真正的刀,在第二日午后露了影。
尚衣局按例送来亲王妃喜服最后一批绣料。因前夜苏府出事,陆青宁亲自带人验查,从送料宫人的名牌,到每一匹绸缎的封签,全都一一核对。起初并无异常,直到一名老绣娘开启最底下那只沉香木匣,脸色忽然变了。
“这不是原来的金线。”
苏晚兮正坐在窗边核对嫁妆册,闻声抬眸:“金线?”
老绣娘将那束金线捧出来。线色灿然,柔韧细密,乍看并无不妥,可她指尖轻轻一捻,金线竟泛出一点极细的灰粉。
陆青宁立刻上前,接过一段放在银针旁。
银针没有变黑。
老绣娘却摇头:“不是毒。只是这金线外头裹了极薄的药胶,若绣在喜服领口、袖缘,日久贴身,遇汗便会慢慢发涩。穿的人起初只觉肌肤微痒,若强忍著行完整套大礼,颈侧与腕间便会红肿起疹。”
苏晚兮心口一沉。
大婚当日,她要穿亲王妃喜服受礼。若颈腕起疹,轻则仪态失常,重则被人说不祥、说病弱,甚至借机质疑她不能承亲王妃之礼。
萧祁渊听闻讯息赶来时,脸色阴沉得可怕。
他一把将那束金线掷在案上,声音冷得像冰:“尚衣局的人呢?”
陆青宁道:“已扣下。送线的宫人说他们只按封签送来,金线昨夜由礼部与尚衣局共同验封,今日未曾离手。”

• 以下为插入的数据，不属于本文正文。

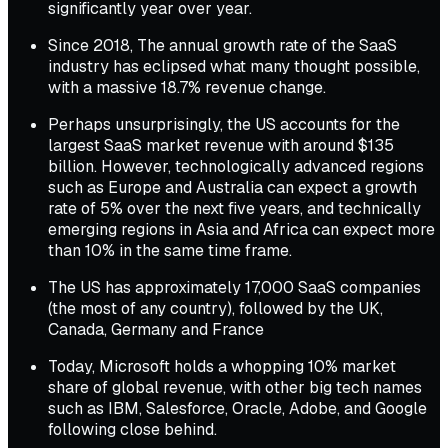
significantly year over year.
Since 2018, The annual growth rate of the SaaS
industry has eclipsed what many thought possible,
with a massive 18.7% revenue change.
Perhaps unsurprisingly, the US accounts for the
largest SaaS market revenue with around $135
billion. However, technologically advanced regions
such as Europe and Australia can expect a growth
rate of 5% over the next five years, and technically
emerging regions in Asia and Africa can expect more
than 10% in the same time frame.
The US has approximately 17,000 SaaS companies
(the most of any country), followed by the UK,
Canada, Germany and France
Today, Microsoft holds a whopping 10% market
share of global revenue, with other big tech names
such as IBM, Salesforce, Oracle, Adobe, and Google
following close behind.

裴辞也很快赶到,听完后眉心紧锁:“又是礼部和尚衣局。”
苏晚兮看著那束金线,忽然道:“这次不像明王。”
众人看向她。
“明王行事喜欢借势,把水搅浑,让人疑他又不敢认定是他。”她慢慢道,“可这次太细,也太阴。不是要杀我,也不是要毁婚仪,而是要我在大婚当日出丑。”
柳明月立在一旁,眼底冷了下来:“这是内宅女子才会用的手段。”
苏晚兮轻轻点头。
不见血,却足够羞辱。让新嫁娘在万人注目中失仪,让她最光明正大的一日变成满京城的笑话。这样的手段,比刺杀更隐秘,也更恶毒。
萧祁渊沉声道:“柳家?”
柳明月道:“柳家会恨兮儿,却未必有本事碰尚衣局验封后的金线。若是从尚衣局内部换线,宫里有人。”
陆青宁忽然想起什么:“皇后娘娘身边有一位尚服女官,姓罗。昨夜长秋宫出事时,她曾去过尚衣局,说是替十皇子取新寝衣。”
裴辞道:“罗女官是皇后的人?”
“明面上是。”陆青宁道,“但她入宫很早,曾在太后身边当过差,后来才调去长秋宫。”
屋内再次安静。
太后旧党。
苏晚兮终于明白,为何宁妃说寒辛草旧案仍未结束。太后被封宫,不代表她的人都死干净了。那些旧党藏在各司各局,平日里只是女官、内侍、嬷嬷,真要动起来,却能在婚仪最细微的地方扎一根针。
萧祁渊冷声道:“抓罗女官。”
陆青宁应下,正要离开,苏晚兮却道:“等等。”
萧祁渊看她:“兮儿?”
“若现在抓她,她会说自己只是奉皇后娘娘之命取衣。长秋宫刚出过十皇子病症,皇后娘娘正是受害者,旁人反而会觉得哥哥借机攀咬中宫。”苏晚兮顿了顿,“不如换回去。”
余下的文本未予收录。